§ Text segment:
BEGIN
Africa

How Africa can take this moment to end a 500-years-old economic model

By Carlos Cardoso and Toby Green /African Arguments/ – African economies are facing a COVID-19 induced crisis. Global demand for raw materials has collapsed. International tourism has virtually halted. And even wealthier governments on the continent have been unable to provide the financial support necessary to prop up their struggling sectors.

In response, African finance ministers in April asked creditors to reduce their debt repayments. Several economic leaders on the continent have similarly called for a two-year debt freeze and urged the IMF and World Bank to provide debt relief for low income countries. Among others, France’s President Emmanuel Macron has echoed these calls, saying “we must give African economies some breathing space”.

It is debatable, however, whether breathing space is what African economies need. Most governments’ economic responses to COVID-19 have been aimed at preserving the status quo and facilitating a return to normal. Yet that status quo – built on centuries of unequal global economic structures – has done little to promote prosperity in Africa.

However long a moratorium might last, it cannot be the solution to the current crisis. Rather, what is needed now more than ever is a pan-African campaign for the cancellation of debt repayments and for the continent to develop its own credit market.
END
§ Input data:
BEGIN
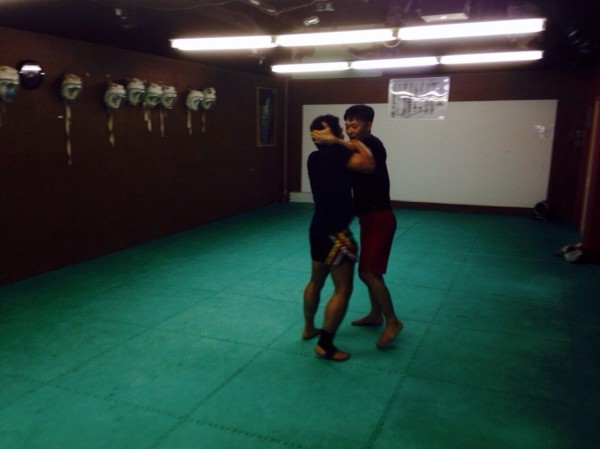
Locate an element on the screen. Image resolution: width=600 pixels, height=449 pixels. lights is located at coordinates (312, 37), (312, 62), (255, 43), (387, 62), (457, 30), (470, 59).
END
§ Complete the following:
1. Using the article on Africa's economic model, decide whether each statement agrees with it. Answer yes or no for each, and quote the deciding words from the article.
(a) In April, African finance ministers asked creditors to reduce their debt repayments.
(b) Global demand for raw materials has risen.
(c) The article holds that a moratorium is the solution to the current crisis.
2. Answer these questions from the article on Africa's economic model:
(a) Which head of state is named as echoing the calls for debt relief?
(b) How long a debt freeze did several economic leaders on the continent call for?
(c) What does the article say the continent should develop?
3. Write out the stretch of the article on Africa's economic model from "It is debatable, however, whether" through "prosperity in Africa.".

§ Answers provided:
1.
(a) Yes: "African finance ministers in April asked creditors to reduce their debt repayments"
(b) No: "Global demand for raw materials has collapsed."
(c) No: "it cannot be the solution to the current crisis"

2.
(a) France's President Emmanuel Macron
(b) Two years
(c) Its own credit market

3.
It is debatable, however, whether breathing space is what African economies need. Most governments’ economic responses to COVID-19 have been aimed at preserving the status quo and facilitating a return to normal. Yet that status quo – built on centuries of unequal global economic structures – has done little to promote prosperity in Africa.